2021.11.5 share
Question④
外部の目、つまり参加者やプレスの目はカンヌライオンズの審査にどんな緊張感をもたらしていますか。

 カンヌライオンズの審査は、タフでシビアなものとして知られています。国や会社によっては、カンヌでの成功・不成功(受賞できるかどうか)が、エントリーチームのメンバーや企業のビジネスの未来を大きく左右することもあるからです。出品者(社)や審査員にとってキャリアをかけた真剣勝負の場となります。

 これまで数多くの日本代表審査員に、審査直後のタイミングで取材してきました。
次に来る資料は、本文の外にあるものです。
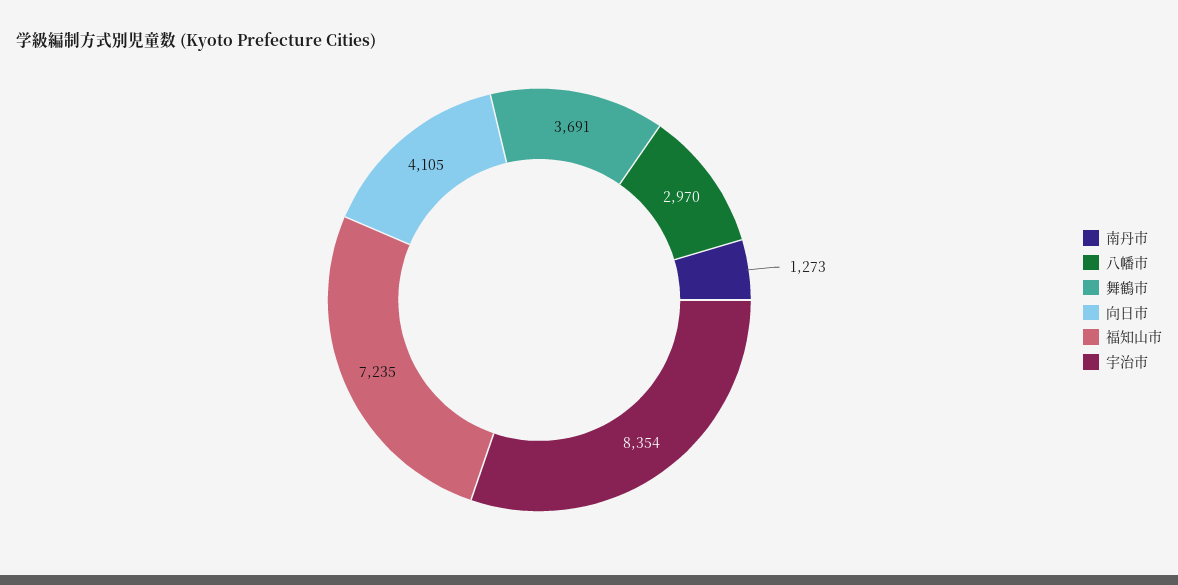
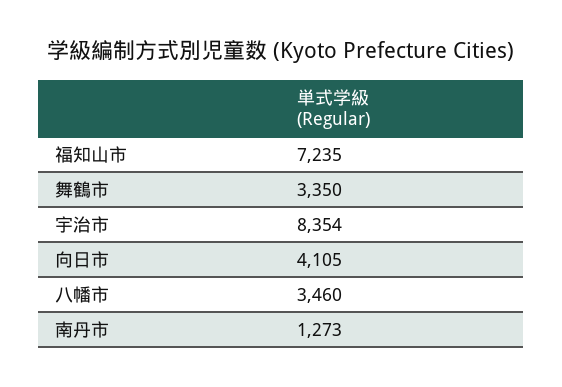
  {
    "南丹市": 1273,
-   "八幡市": 2970,
+   "八幡市": 3460,
-   "舞鶴市": 3691,
+   "舞鶴市": 3350,
    "向日市": 4105,
    "福知山市": 7235,
    "宇治市": 8354
  }

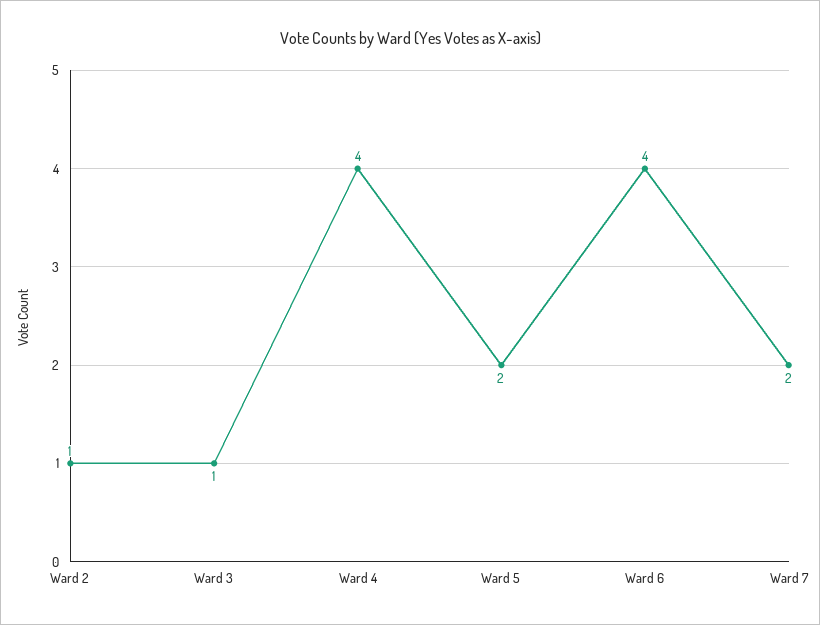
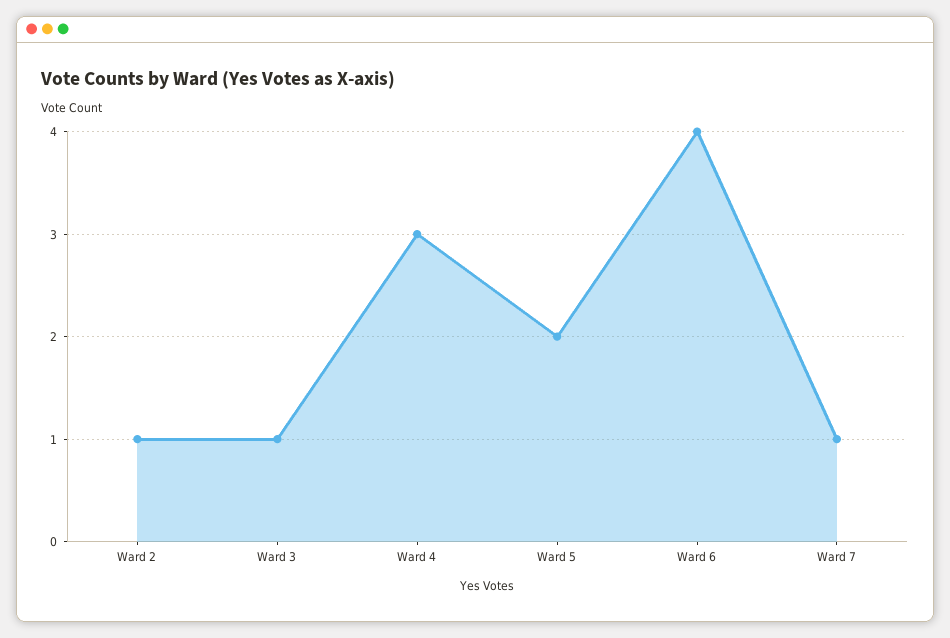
  {
    "Ward 2": 1,
    "Ward 3": 1,
-   "Ward 4": 4,
+   "Ward 4": 3,
    "Ward 5": 2,
    "Ward 6": 4,
-   "Ward 7": 2
+   "Ward 7": 1
  }

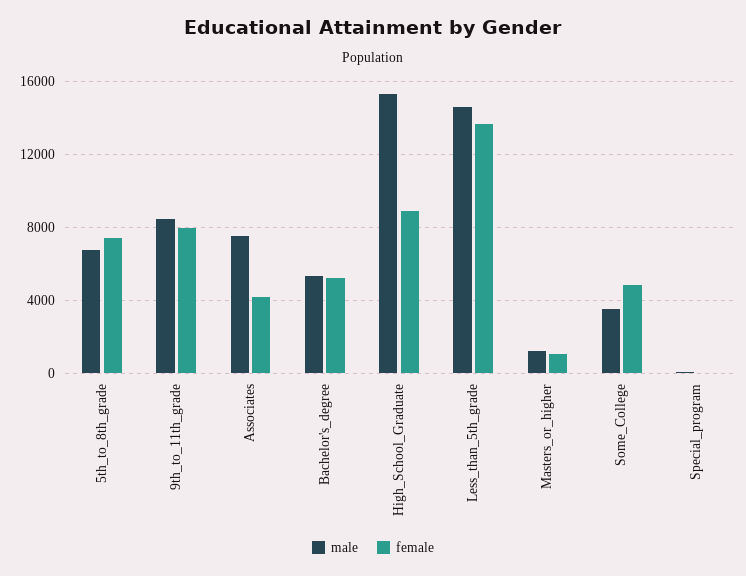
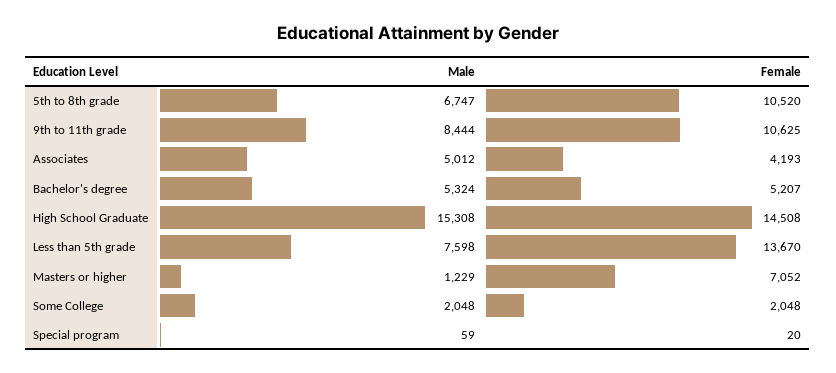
  {
    "male": {
      "5th_to_8th_grade": 6747,
      "9th_to_11th_grade": 8444,
-     "Associates": 7500,
+     "Associates": 5012,
      "Bachelor's_degree": 5324,
      "High_School_Graduate": 15308,
-     "Less_than_5th_grade": 14500,
+     "Less_than_5th_grade": 7598,
      "Masters_or_higher": 1229,
-     "Some_College": 3500,
+     "Some_College": 2048,
      "Special_program": 59
    },
    "female": {
-     "5th_to_8th_grade": 7500,
+     "5th_to_8th_grade": 10520,
-     "9th_to_11th_grade": 8000,
+     "9th_to_11th_grade": 10625,
      "Associates": 4193,
      "Bachelor's_degree": 5207,
-     "High_School_Graduate": 9000,
+     "High_School_Graduate": 14508,
      "Less_than_5th_grade": 13670,
-     "Masters_or_higher": 1000,
+     "Masters_or_higher": 7052,
-     "Some_College": 5000,
+     "Some_College": 2048,
      "Special_program": 20
    }
  }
ショートリストを決める予備審査の段階から数百ものエントリーに目を通し、過酷なディスカッションと投票をへて審査を終えた審査員たちには、独特の疲労感と緊張からの解放感が漂っていました。

 「タフでシビア」なのは、審査だけではありません。カンヌライオンズはオーディエンス(参加者)の目も厳しい。世界から集う参加者は、クリエイティブ、マーケティング領域におけるプロフェッショナルだけに目が肥えています。

 ハードな審査が終わり、セレモニーでグランプリをはじめ各賞を発表しても、オーディエンスにとって納得のいかない結果だった場合、会場から大ブーイングが起きることさえあります(あるいは口笛を吹く、足を踏み鳴らす)。

 審査チームが議論を尽くしてもグランプリが選べず、その理由を審査委員長がオーディエンスの前できちんと説明できなかった場合もブーイングです。その年を代表する一作を選出できないような部門には、存在理由がなく、チームも仕事をしていないと見なされるのかもしれません。記者会見で、各国のプレスから投げられる質問も容赦ない直球だったりします。

 かつてに比べて、カンヌのオーディエンスもプレスも行儀がよくなったのか、最近はあまり激しい抗議の風景に接することは少なくなりました。特にオンラインで実施された2021年は静かなものでした。

 しかし、広告を見る目の厳しさは変わっていないのでは? カンヌライオンズでは、オーディエンスやプレスもある意味“審査員”。ほかの審査会のように学識経験者や文化人、タレントなど“第三者”が審査に加わらないのは、こうした現場主義が理由かもしれません。

 審査にみなぎる緊張感が、カンヌが未来に向けてアップデートを続ける原動力になっているのだと思います。